Mini-Review: Love, Death & Robots (11-18)

Lucky 13

We finally watched the rest of Love, Death & Robots, a collection of animated short stories of genre fiction on Netflix. I recently reviewed (and criticized) the earlier episodes here.

11. Helping Hand: Photo-realistic animation, well done, very credible. Actually has a plot complete with resolution. Diversity: the only visible character reads as a white woman. Male Gaze Factor (MGF): 1/5. Unfortunately, it’s about a woman who has to cut off her own limb to survive. She is capable, determined, smart — but we hear extensive screams of horrific pain. I’ve noticed that the soundtrack of a lot of prominent digital games feature a lot of women screaming in terror and pain, and it hits me viscerally, which I assume is the point.

12. Fish Night: Beautiful classic-style animation, enjoyable to watch. Plot: Fishtail ending, as we’d say in French. Diversity: None, the characters are two white guys. MGF: 1/5. No women at all, but at least no gross discussion of women.

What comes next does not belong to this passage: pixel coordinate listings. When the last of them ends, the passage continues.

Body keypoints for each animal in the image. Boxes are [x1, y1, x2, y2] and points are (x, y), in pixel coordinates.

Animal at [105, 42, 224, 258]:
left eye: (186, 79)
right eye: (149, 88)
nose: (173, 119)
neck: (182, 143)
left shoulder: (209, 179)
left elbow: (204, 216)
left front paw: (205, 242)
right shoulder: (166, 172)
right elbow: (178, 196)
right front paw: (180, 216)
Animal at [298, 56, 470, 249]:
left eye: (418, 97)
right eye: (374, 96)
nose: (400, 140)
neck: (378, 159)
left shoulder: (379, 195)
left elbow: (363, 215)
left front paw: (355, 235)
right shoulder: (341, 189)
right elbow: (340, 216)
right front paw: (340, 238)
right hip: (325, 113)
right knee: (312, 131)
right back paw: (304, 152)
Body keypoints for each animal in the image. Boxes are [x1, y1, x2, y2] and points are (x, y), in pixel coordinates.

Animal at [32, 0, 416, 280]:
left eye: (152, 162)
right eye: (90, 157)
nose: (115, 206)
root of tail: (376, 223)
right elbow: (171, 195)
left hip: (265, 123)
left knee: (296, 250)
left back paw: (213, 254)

13. Lucky 13: Realistic-looking animation. With the main character, Lt. “Cutter” Colby, we pretty much emerge from the uncanny valley; she is well animated, looks real and reminded me of actress Samira Wiley… who, it turns out, voices the character. The animation of other characters looks stiffer, less realistic. There is a good deal of fighting over rocky planets, reminding me of 3:16… Diversity: Thumbs up; characters and voice actors are of different ethnicities and genders. MGF: 0/5.

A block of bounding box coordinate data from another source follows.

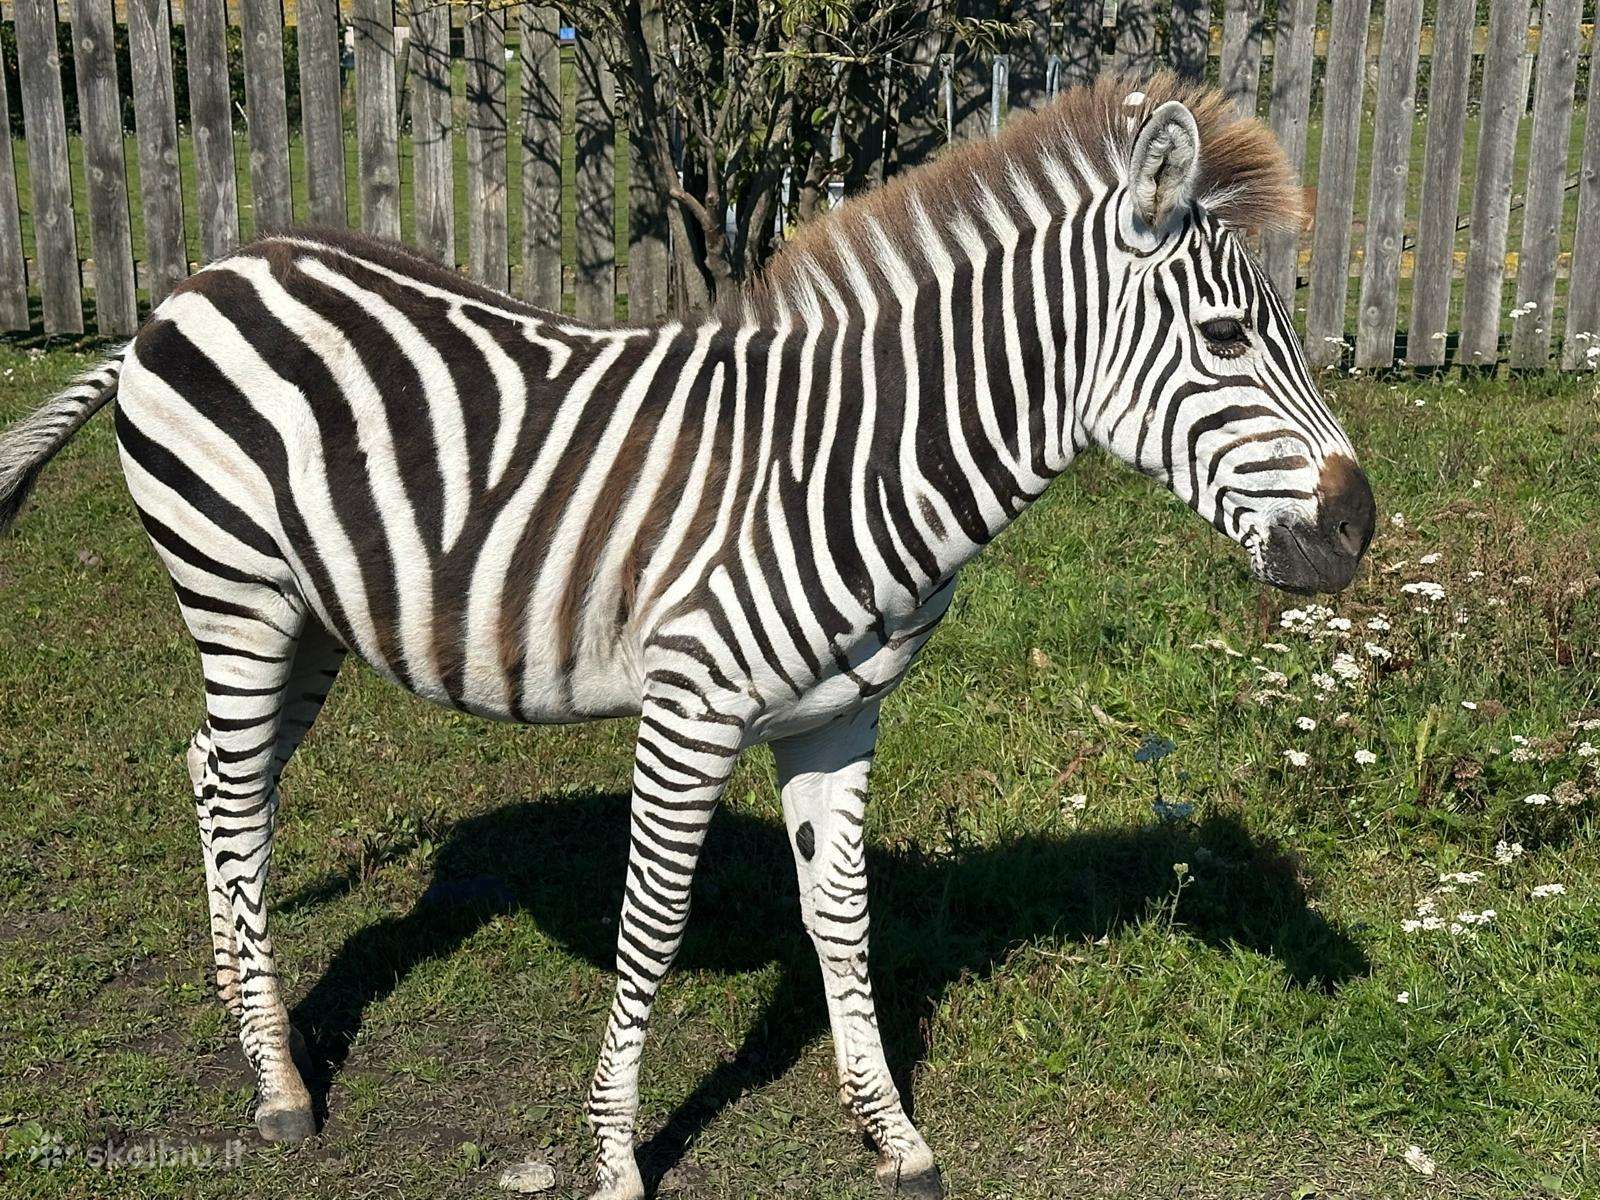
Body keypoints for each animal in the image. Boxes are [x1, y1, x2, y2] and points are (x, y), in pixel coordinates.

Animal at [0, 74, 1372, 1199]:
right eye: (1227, 339)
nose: (1357, 526)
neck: (846, 463)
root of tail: (197, 279)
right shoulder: (691, 712)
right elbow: (650, 928)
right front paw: (614, 1156)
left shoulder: (840, 718)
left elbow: (843, 920)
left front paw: (892, 1137)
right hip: (233, 590)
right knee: (236, 799)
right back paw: (280, 1087)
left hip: (308, 613)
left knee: (216, 775)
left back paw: (246, 1009)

14. Zima Blue: Kind of interesting setup; angular and abstract style of animation, a bit like Samurai Jack or Batman: The Animated Series; some of it is very beautiful. The plot is, eh, okay. Diversity: Voiced characters read as a black man and a white, possibly Latina woman, and there is one silent but important black woman, so full marks. MGF: 0/5.

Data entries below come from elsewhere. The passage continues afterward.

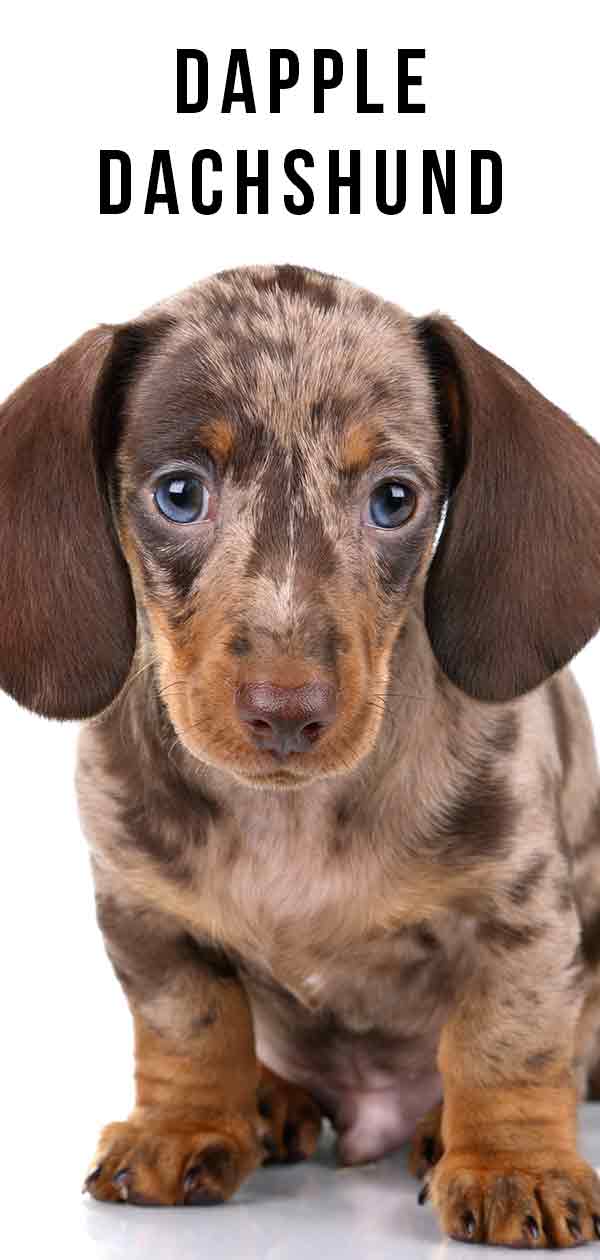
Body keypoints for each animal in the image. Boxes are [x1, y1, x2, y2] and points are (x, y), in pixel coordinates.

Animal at [3, 263, 600, 1239]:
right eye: (179, 492)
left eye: (394, 499)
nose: (287, 711)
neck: (289, 814)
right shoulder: (143, 914)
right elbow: (190, 1025)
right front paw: (184, 1126)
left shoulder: (522, 911)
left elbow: (506, 1041)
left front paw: (514, 1166)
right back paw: (271, 1098)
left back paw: (437, 1127)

15. Blind Spot: The animation style reminds me of Borderlands 2 meets anime. I thought the plot, if I can call it that, was boring. Diversity: The characters are heavily modified cyborgs but read as 3 white men, one white woman and one non-gendered robot to me. MGF: 2/5 for crass comments.

16. Ice Age: A pleasant mix of live-action and animation. Cute setup and engaging mystery but no denouement. Diversity: A white woman and a white man. MGF: 0/5.

17. Alternate Histories: Very cartoony animation, looking somewhat like South Park in a more pastel colour palette. Great idea but, unfortunately, despite being based on a John Scalzi story it did not make me laugh at all. Diversity: Not really. MGF: Eh, also not really applicable.

18. The Secret War: Photo-realistic animation; uses that telephoto style you see in many first-person shooters a little too much for my preference, but otherwise impressive. Most characters look very close to “live.” Plot: got me reasonably interested in the characters, but like most episodes in the series, ends abruptly. Diversity: Characters come from all over the USSR (it’s set during World War II), but that still means mostly white and at least one Asian. MGF: 3/5 because there is only one glimpse of an identifiably female character; she gets no lines, and is only shown naked, tortured, and eviscerated. There are other mangled bodies aplenty but most are unidentifiable because they’re wearing heavy winter gear. No other character is shown naked. And of course the WWII-era Soviet army would have been a reasonable setting to show some female snipers, for example.

So that’s it for season 1. This batch was generally more interesting to me than the earlier episodes, and several showed women in better roles. Lucky 13 was my overall favourite.